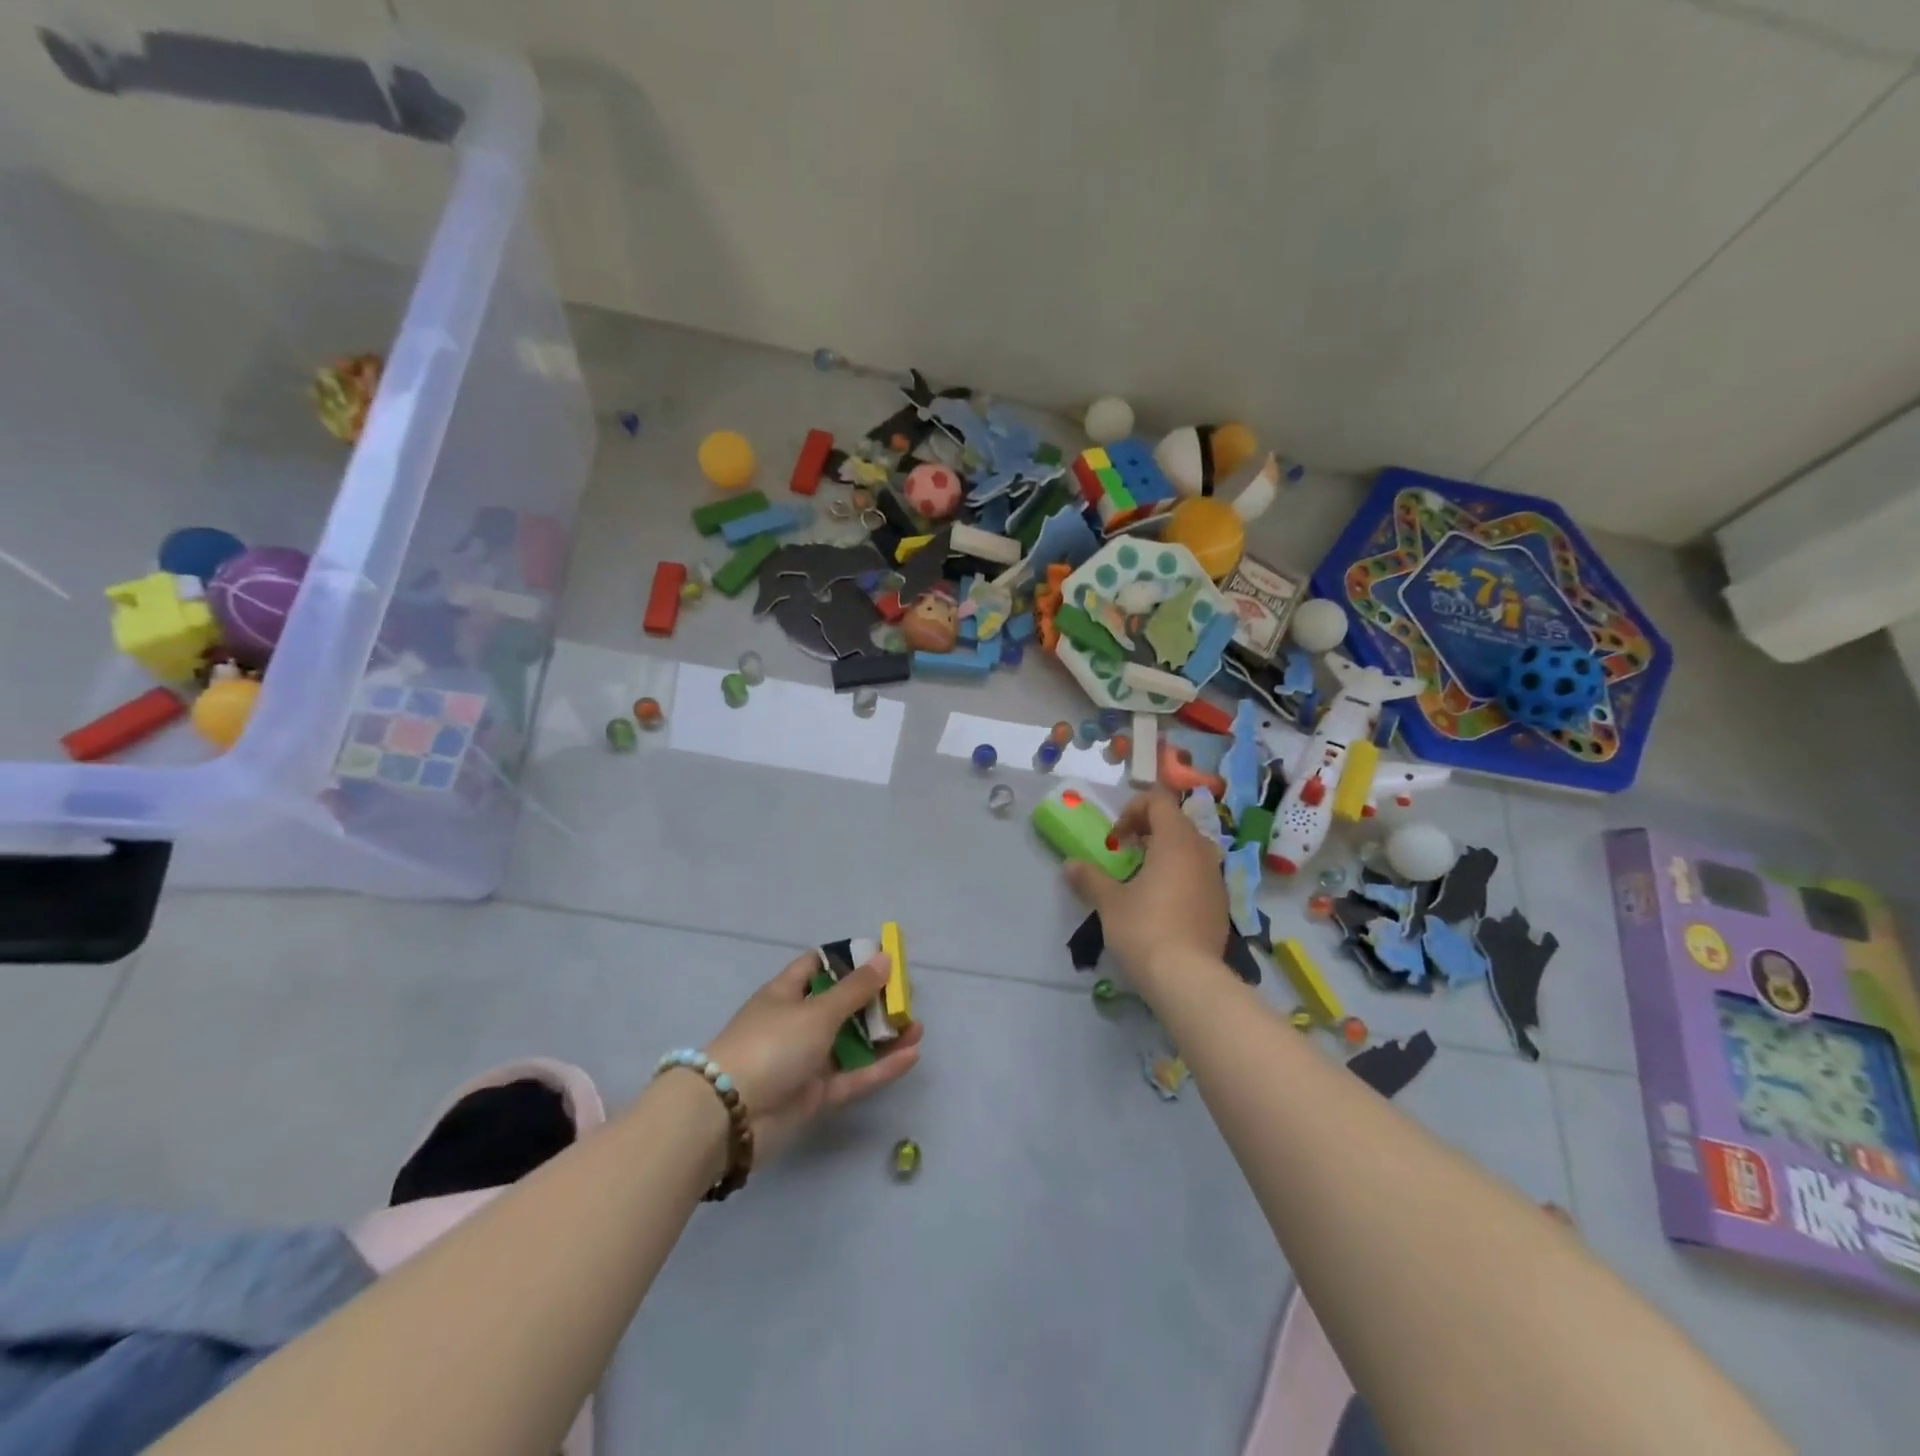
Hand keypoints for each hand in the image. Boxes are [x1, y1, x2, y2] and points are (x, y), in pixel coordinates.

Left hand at [707, 951, 921, 1162]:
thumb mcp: (817, 1011)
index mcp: (786, 993)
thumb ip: (855, 989)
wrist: (730, 1116)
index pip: (817, 966)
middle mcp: (796, 1022)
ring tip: (917, 1027)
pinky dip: (880, 1067)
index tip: (882, 958)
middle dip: (874, 1000)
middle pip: (841, 1005)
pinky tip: (911, 1056)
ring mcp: (805, 1060)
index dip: (848, 959)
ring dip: (882, 1035)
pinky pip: (854, 1076)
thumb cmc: (771, 1045)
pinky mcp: (815, 1095)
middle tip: (906, 997)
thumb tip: (884, 957)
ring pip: (851, 1043)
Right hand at [1064, 788, 1228, 994]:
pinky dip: (1180, 876)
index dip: (1134, 808)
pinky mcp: (1221, 905)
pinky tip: (1162, 905)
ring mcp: (1216, 879)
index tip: (1117, 837)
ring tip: (1142, 878)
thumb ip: (1090, 878)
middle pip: (1177, 823)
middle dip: (1149, 830)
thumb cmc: (1145, 928)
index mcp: (1176, 841)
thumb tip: (1070, 865)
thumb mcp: (1109, 902)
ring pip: (1191, 850)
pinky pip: (1199, 875)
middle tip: (1126, 852)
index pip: (1160, 800)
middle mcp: (1201, 853)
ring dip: (1166, 854)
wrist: (1188, 979)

INSTRUCTIONS FOR THE TASK
Quote in full the listing given above; the images are to be left out.

RESULT
Hand keypoints for each hand in the image. Boxes are [x1, y1, x2, y2] and points are (x, y), in pixel coordinates.

Left hand at [707, 951, 921, 1162]:
thumb mcp: (817, 1011)
index mcp: (786, 993)
thumb ip: (855, 989)
wrist: (730, 1116)
index pip: (817, 966)
middle mcp: (796, 1022)
ring tip: (917, 1027)
pinky dip: (880, 1067)
index tip: (882, 958)
middle dip: (874, 1000)
middle pip: (841, 1005)
pinky tip: (911, 1056)
ring mcp: (805, 1060)
index dip: (848, 959)
ring dip: (882, 1035)
pinky pip: (854, 1076)
thumb cmc: (771, 1045)
pinky mcp: (815, 1095)
middle tip: (906, 997)
thumb tip: (884, 957)
ring pip: (851, 1043)
Right hand at [1064, 788, 1228, 994]:
pinky dip: (1180, 876)
index dip: (1134, 808)
pinky mcp: (1221, 905)
pinky tip: (1162, 905)
ring mcp: (1216, 879)
index tip: (1117, 837)
ring tip: (1142, 878)
thumb ip: (1090, 878)
middle pip: (1177, 823)
middle dip: (1149, 830)
thumb cmc: (1145, 928)
index mcp: (1176, 841)
thumb tip: (1070, 865)
thumb mcp: (1109, 902)
ring pip: (1191, 850)
pinky pip: (1199, 875)
middle tip: (1126, 852)
index pip: (1160, 800)
middle mcp: (1201, 853)
ring dip: (1166, 854)
wrist: (1188, 979)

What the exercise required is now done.